Many comments, even those not from "institutionalized clarias," reflect a distorted worldview where violence is justified by poverty, obedience is a virtue, and dignity is auctioned to the highest bidder.

This desperate pragmatism is no accident. It's the product of a system that has destroyed the capacity to dream and replaced ideals with the instinct for survival. It has punished honesty and rewarded submission, making misery a state policy.

Ethical Implications: What Does This Say About Us?

Justifying mercenarism with hunger is a civilizational defeat. Cuba, as a nation, cannot continue to justify its youth fighting—and dying—in foreign wars because "they have no other choice." This is the essence of a failed state.

The Cuban regime, with its complicit silence, is not only selling human lives but also corrupting the last values that could save it from total decay. And those who applaud this moral degradation, from the comfort of a state connection or the anonymity of a fake profile, are functional pieces of that same corrupt machine.

Defending mercenaries is not just a symptom of ignorance or manipulation; it is a form of dehumanization. Because when we accept that others kill or die for us, in exchange for a contract signed in a language they don't understand, we cease to be citizens and become accomplices.

Between Fear, Misinformation, and Cynicism

The online debate has shown that we are not just facing a geopolitical problem, but a profound crisis of values.

The "clarias," with their insults and rants, are not the problem itself; they are the mirror of a society where dictatorial and totalitarian power, which despises the individual and ignores their human rights, has metastasized even in the conscience.

And if this list of 1,028 Cuban mercenaries in Ukraine teaches anything, it is that the great battle for Cuba's freedom will not be solely political or economic. It will also be—and above all—a moral battle.

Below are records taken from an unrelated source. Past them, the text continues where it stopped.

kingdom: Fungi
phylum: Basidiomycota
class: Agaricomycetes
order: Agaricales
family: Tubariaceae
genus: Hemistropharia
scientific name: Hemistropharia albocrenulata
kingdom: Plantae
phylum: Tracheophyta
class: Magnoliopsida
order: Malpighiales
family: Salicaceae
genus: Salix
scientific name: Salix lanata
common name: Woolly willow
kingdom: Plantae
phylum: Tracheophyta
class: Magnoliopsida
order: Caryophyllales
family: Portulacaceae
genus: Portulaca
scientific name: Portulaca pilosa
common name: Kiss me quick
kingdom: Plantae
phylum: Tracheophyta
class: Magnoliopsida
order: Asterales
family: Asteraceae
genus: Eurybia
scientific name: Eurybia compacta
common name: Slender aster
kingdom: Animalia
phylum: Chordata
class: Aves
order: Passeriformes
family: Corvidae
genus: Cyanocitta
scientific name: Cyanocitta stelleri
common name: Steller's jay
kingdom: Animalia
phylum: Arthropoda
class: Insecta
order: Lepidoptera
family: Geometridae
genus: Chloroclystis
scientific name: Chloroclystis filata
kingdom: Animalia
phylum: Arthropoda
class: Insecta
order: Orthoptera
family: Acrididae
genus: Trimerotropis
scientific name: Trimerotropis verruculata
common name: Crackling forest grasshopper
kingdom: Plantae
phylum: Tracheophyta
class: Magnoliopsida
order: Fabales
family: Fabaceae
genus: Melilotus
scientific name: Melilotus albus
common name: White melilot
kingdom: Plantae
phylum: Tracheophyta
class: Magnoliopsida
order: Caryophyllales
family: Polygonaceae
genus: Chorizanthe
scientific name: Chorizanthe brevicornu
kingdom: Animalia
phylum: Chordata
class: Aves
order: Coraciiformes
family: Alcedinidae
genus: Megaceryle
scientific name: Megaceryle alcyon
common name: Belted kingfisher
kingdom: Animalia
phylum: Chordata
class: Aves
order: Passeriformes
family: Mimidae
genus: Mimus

Understanding the Cuban Regime's Digital Tactics

What is the role of the "clarias" in Cuban social media?

The "clarias" are supporters of the Cuban regime who aggressively and often misinformatively defend the government's narratives on social media, distorting debates and normalizing the regime's actions.

Why are Cuban mercenaries being recruited to fight in Ukraine?

Cubans are being recruited due to extreme necessity or deceit, to fight in a foreign conflict as mercenaries, serving the interests of a foreign power rather than their own nation.

How does the Cuban regime benefit from digital denial?

By fostering digital denial, the regime protects its narrative, discourages critical thinking, and maintains control over the population by ensuring any contradicting information is seen as false.